## Activity
Reproduce the data below line for line, keeping every word, number and mark unchanged.

## Data for this task
Content starts

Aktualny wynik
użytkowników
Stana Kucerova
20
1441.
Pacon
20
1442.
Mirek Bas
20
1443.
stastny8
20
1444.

Content ends

## Answer to this task
Aktualny wynik
użytkowników
Stana Kucerova
20
1441.
Pacon
20
1442.
Mirek Bas
20
1443.
stastny8
20
1444.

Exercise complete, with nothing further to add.